I wanted to url encode a python string and got exceptions with hebrew strings. I couldn't fix it and started doing some guess oriented programming. Finally, doing mystr = mystr.encode("utf8") before sending it to the url encoder saved the day.

Can somebody explain what happened? What does .encode("utf8") do? My original string was a unicode string anyways (i.e. prefixed by a u).

+1  A: 

"...".encode("utf-8") transforms the in-memory representation of the string into an UTF-8 -encoded string.

url encoder likely expected a bytestring, that is, string representation where each character is represented with a single byte.

Cheery
A: 

It returns a UTF-8 encoded version of the Unicode string, mystr. It is important to realize that UTF-8 is simply 1 way of encoding Unicode. Python can work with many other encodings (eg. mystr.encode("utf32") or even mystr.encode("ascii")).

tixxit
+4  A: 

You original string was a unicode object containing raw Unicode code points, after encoding it as UTF-8 it is a normal byte string that contains UTF-8 encoded data.
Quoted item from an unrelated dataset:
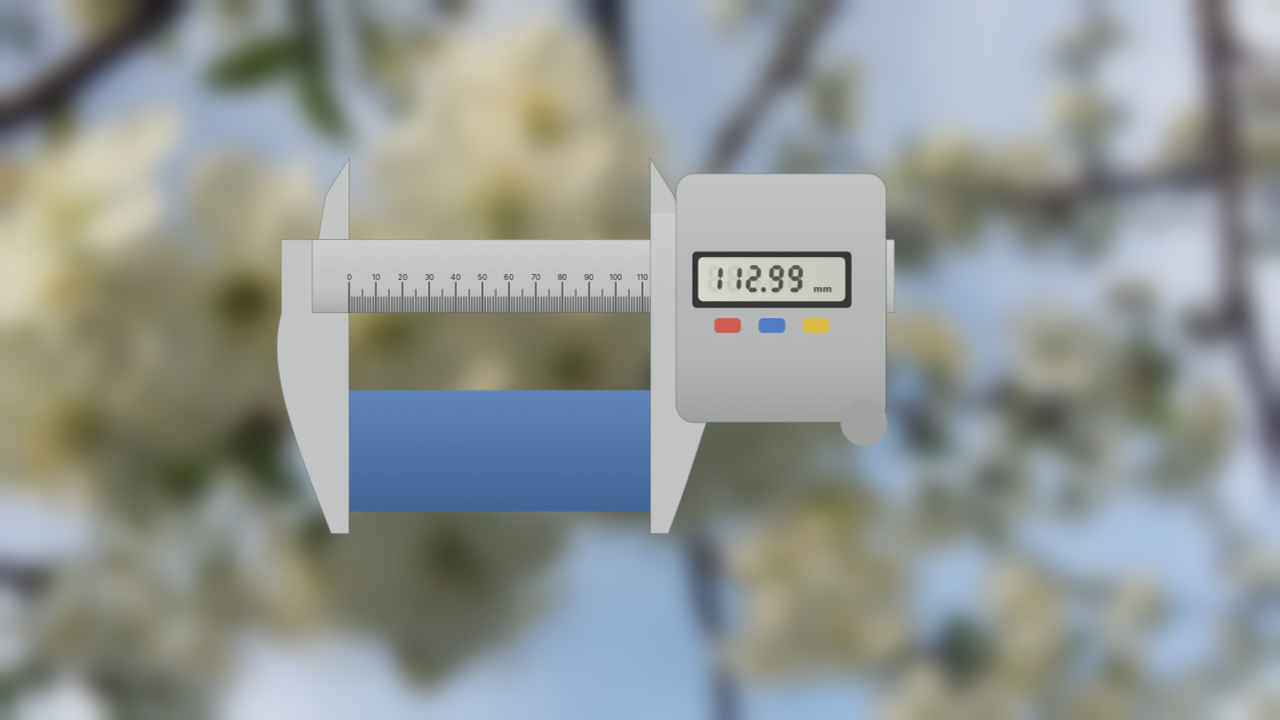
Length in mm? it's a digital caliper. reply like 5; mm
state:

The URL encoder seems to expect a byte string, so that it can URL-encode one byte after another and doesn't have to deal with Unicode code points. When you give it a unicode object, it tries to convert it to a byte string using some default encoding, probably ASCII. For Hebrew characters that cannot be represented as ASCII, this will lead to errors.

sth
A: 

The link that balpha posted explains it all. In short:

The fact that your string was prefixed with "u" just means it's composed of Unicode characters (or code points). UTF-8 is an encoding of this string into a sequence of bytes.

Amnon
+5  A: 

My original string was a unicode string anyways (i.e. prefixed by a u)
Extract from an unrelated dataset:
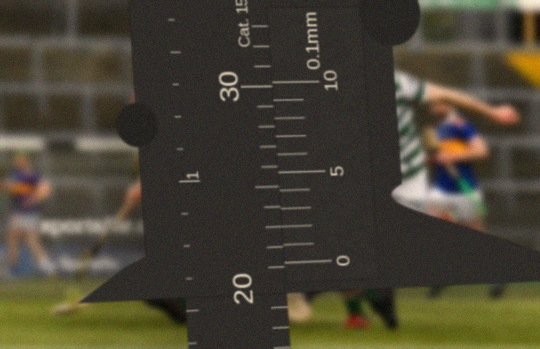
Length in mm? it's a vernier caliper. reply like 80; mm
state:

...which is the problem. It wasn't a "string", as such, but a "Unicode object". It contains a sequence of Unicode code points. These code points must, of course, have some internal representation that Python knows about, but whatever that is is abstracted away and they're shown as those \uXXXX entities when you print repr(my_u_str).

To get a sequence of bytes that another program can understand, you need to take that sequence of Unicode code points and encode it. You need to decide on the encoding, because there are plenty to choose from. UTF8 and UTF16 are common choices. ASCII could be too, if it fits. u"abc".encode('ascii') works just fine.

Do my_u_str = u"\u2119ython" and then type(my_u_str) and type(my_u_str.encode('utf8')) to see the difference in types: The first is <type 'unicode'> and the second is <type 'str'>. (Under Python 2.5 and 2.6, anyway).

Incidentally, I don't know that 'utf8' is (always) right for URLs. This w3schools page claims that ISO-8859-1 is the character set that is used for URLs. But honestly, it must depend on client and server (and probably wind speed and ambient temperature too). Comments on this are welcome, because I've never been able to find good source on that. But if it works, it works...

Things are different in Python 3, but since I rarely use it I'd be talking out of my hat if I tried to say anything authoritative about it.

detly
A: 

What does .encode("utf8") do?

It depends on which version of Python you're using:

  • In Python 3.x, it converts a str object (encoded in UTF-16 or UTF-32) into a bytes object containing the UTF-8 representation of the string.
  • In Python 2.x, it converts a unicode object into a str object encoded in UTF-8. But str has an encode method too, and writing '...'.encode('UTF-8') is equivalent to writing '...'.decode('ascii').encode('UTF-8').

Since you mentioned the "u" prefix, you must be using 2.x. If you don't require any 2.x-only libraries, I'd recommend switching to 3.x, which has a nice clear distinction between text and binary data.

Dive into Python 3 has a good explanation of the issue.

Can somebody explain what happened?

It would help if you told us what the error message was.

The urllib.quote function expects a str object. It also happens to work with unicode objects that contain only ASCII characters, but not when they contain Hebrew letters.

In Python 3.x, urllib.parse.quote accepts both str (=Python 2.x unicode) and bytes objects. Strings are automatically encoded in UTF-8.